Jobs apply-system-agent-upgrader on nodes keep failing
This document (000021976) is provided subject to the disclaimer at the end of this document.
Environment
Rancher-provisioned RKE2 downstream clusters
Situation
Jobs apply-system-agent-upgrader-on every node are failing in newly Rancher-provisioned RKE2 downstream clusters with an error
+ CATTLE_AGENT_VAR_DIR=/var/lib/rancher/agent
+ TMPDIRBASE=/var/lib/rancher/agent/tmp
+ mkdir -p /host/var/lib/rancher/agent/tmp
mkdir: cannot create directory '/host/var/lib/rancher': File exists
It indicates that the directory /host/var/lib/rancher cannot be created because the file already exists. This occurs because /var/lib/rancher is a symlink on the host.
Resolution
Delete the downstream cluster and recreate it without the symlink on nodes. Alternatively, remove the /var/lib/rancher symlink before creating the cluster.
Cause
The issue is caused by a pre-existing symlink for /var/lib/rancher that prevents the RKE2 cluster from creating the directory.

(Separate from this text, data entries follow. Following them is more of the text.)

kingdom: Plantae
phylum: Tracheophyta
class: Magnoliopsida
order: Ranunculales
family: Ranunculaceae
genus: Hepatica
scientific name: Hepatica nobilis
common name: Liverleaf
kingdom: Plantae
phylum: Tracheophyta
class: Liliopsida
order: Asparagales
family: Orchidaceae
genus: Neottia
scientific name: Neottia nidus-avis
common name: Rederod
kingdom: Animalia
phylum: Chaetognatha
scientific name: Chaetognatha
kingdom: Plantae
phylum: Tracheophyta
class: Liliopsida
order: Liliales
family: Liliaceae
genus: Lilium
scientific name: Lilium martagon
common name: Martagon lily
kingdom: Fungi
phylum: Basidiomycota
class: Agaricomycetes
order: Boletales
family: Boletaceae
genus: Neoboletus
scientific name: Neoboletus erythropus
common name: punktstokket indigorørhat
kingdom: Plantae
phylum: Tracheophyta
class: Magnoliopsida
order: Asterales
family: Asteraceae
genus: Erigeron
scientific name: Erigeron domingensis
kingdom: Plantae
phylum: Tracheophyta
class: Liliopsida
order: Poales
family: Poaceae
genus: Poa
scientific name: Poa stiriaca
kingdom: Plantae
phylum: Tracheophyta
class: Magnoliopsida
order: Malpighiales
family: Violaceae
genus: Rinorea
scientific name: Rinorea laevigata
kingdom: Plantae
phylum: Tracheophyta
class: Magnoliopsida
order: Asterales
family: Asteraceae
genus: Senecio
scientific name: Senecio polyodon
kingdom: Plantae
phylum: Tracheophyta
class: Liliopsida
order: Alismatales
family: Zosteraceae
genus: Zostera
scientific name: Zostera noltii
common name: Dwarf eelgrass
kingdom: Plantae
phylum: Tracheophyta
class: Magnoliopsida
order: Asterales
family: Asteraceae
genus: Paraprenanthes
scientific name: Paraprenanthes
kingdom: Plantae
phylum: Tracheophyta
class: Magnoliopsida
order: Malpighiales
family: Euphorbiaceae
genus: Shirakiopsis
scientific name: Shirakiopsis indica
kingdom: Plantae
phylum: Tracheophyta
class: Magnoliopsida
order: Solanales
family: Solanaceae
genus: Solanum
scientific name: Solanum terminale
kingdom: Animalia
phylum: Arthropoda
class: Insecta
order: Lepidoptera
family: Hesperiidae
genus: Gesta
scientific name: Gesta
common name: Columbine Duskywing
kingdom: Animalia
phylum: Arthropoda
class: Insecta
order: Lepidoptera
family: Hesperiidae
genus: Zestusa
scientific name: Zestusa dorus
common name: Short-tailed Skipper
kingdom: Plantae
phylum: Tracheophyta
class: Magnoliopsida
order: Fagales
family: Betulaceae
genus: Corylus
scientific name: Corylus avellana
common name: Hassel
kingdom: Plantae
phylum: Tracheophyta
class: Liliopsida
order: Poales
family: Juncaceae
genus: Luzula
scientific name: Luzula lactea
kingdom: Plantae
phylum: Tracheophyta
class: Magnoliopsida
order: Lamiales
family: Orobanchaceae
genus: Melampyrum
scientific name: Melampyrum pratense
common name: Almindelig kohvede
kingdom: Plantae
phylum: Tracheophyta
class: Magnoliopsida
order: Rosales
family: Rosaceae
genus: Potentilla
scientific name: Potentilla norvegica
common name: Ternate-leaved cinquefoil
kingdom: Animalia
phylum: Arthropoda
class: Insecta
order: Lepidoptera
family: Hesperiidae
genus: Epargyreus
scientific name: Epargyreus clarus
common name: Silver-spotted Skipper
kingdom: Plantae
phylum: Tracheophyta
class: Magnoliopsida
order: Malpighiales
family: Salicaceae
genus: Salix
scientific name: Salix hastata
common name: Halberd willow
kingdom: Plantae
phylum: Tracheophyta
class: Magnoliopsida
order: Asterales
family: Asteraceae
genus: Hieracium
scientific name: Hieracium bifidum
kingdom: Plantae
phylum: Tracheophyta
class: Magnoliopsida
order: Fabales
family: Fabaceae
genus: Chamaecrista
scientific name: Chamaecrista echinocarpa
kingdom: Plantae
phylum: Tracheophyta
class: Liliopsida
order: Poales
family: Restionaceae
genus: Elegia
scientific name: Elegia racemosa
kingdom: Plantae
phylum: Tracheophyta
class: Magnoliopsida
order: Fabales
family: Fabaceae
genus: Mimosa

A symlink (symbolic link) is a pointer to another file or directory on the same filesystem. Because the pod's filesystem is separate from the host's, a symlink created on the host will point to a location on the host's filesystem. When the pod tries to follow that link, it can't find the target because the path doesn't exist within the pod's isolated filesystem. This is a security and isolation feature of Kubernetes and containerization in general.
Disclaimer
This Support Knowledgebase provides a valuable tool for SUSE customers and parties interested in our products and solutions to acquire information, ideas and learn from one another. Materials are provided for informational, personal or non-commercial use within your organization and are presented "AS IS" WITHOUT WARRANTY OF ANY KIND.